On the other hand, on some level, even the best Reformed theologians are fallible. All sides of the above discussion know our rule of faith is Scripture. In future discussions, then, I hope to see more interaction with questions regarding why Reformed theologians believed what they did. 

As an example, I notice that in his most recent podcast on Vos' Biblical Theology (link), Dr. Tipon and Camden Bucey make a passing allusion to the realist view of original sin, only to note that Vos rejected the position.

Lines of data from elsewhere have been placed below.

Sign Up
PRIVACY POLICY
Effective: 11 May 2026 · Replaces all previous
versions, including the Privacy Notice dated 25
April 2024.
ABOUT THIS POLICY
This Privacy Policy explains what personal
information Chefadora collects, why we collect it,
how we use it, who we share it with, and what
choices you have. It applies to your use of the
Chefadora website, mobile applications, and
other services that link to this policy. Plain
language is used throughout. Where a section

Given that the topic of the podcast was Vos' view of the nativity of Christ - not original sin per se - I doubt that their mention of it was meant to suggest that a realist view of original sin necessarily implies that Christ would have had a sin nature passed to him. 

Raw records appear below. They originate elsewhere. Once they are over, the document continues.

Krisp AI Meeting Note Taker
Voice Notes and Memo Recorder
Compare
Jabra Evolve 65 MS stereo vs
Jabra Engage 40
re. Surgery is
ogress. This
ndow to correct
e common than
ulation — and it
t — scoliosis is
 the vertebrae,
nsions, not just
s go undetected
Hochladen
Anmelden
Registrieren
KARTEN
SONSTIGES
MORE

For example, paternal traducianism - in which the father's spirit is propagated to his offspring and through which the offspring is ultimately said to have participated in Adam's sin - is a species of realism about original sin which would avoid the suggestion that the virgin born Christ inherited a sin nature. Thus, I rather suppose the point of the passing comments by Dr. Tipton and Cameron Bucey was to disassociate someone like Vos from even having to entertain such a question as a traducian or realist about original sin might be asked about Jesus' human nature. That's fair enough. 

There are, however, other questions which someone who, as Vos indeed does, rejects the realist view should, at some point, answer. For example, I consider it unfortunate that the discord conversation seemed to fizzle out precisely at the point I was hoping to receive an answer about whether "Vos thought that the God of truth could have viewed a sinner as righteous apart from life-union to Christ." I would have found any response to this question illuminating and (potentially, depending on the answer) persuasive. I hope the cordial spirit of the discussion will enable more opportunities for such answers in the future.

4 comments:

Anonymous said...

Ryan, you made excellent points and I’m sorry for helping to end it prematurely. I didn’t know that by my ending it with Dr. Tipton, no one would comment afterwards.

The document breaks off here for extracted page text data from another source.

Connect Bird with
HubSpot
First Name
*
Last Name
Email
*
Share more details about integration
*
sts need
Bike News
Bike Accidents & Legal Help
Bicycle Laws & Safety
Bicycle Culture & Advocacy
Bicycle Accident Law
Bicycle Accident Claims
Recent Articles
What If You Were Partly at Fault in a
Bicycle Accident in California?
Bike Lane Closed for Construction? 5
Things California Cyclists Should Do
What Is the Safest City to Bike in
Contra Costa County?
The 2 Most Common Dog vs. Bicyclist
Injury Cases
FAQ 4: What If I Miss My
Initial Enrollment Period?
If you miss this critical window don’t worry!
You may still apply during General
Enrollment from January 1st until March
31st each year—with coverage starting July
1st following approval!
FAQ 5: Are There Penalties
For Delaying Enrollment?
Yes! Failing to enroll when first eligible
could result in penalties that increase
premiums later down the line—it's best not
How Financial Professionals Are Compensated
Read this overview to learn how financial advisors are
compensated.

But it was a worthwhile discussion. I’m puzzled by how difficult it was to get them to substantively engage. You would think a ph.D. would be prepared to defend his own position. However, as a Reformed teaching ministry, they seem geared only toward teaching their view and defending against liberalism, and have neither the interest nor the ability to engage Realism beyond the shallow attacks on Shedd’s seeming materialism. They have chosen to follow men such as Vos, Van Til and Strimple—not because they have thought through these issues and found the arguments of these men to be superior, but because they have found their views to be superior on enough issues to trust them on the rest (a trust so strong as to preclude the need to actually think through such things as Realism—if it was important then these men would have stressed it as such). That is why when we gave devastating critiques of these men, the only response was , “He was a tremendous scholar.” What does that have to do with the fact that his argument has been vitiated? Clearly, debate is not their forte; and rather than be glad about learning more about Realism among the historical Reformed, I have no doubt they’re glad it’s over.
Ken Hamrick

Ken Hamrick said...

Now I can log in.

Ken Hamrick said...

“ I was hoping to receive an answer about whether ‘Vos thought that the God of truth could have viewed a sinner as righteous apart from life-union to Christ.’”

Their answer is predictable. We’re made righteous primarily by imputation, which does not depend on life-union with Christ any more than Adamic imputation depended on a substantive union with him.

Ryan said...

That would be the logically consistent answer, perhaps. But the admission would have been revealing.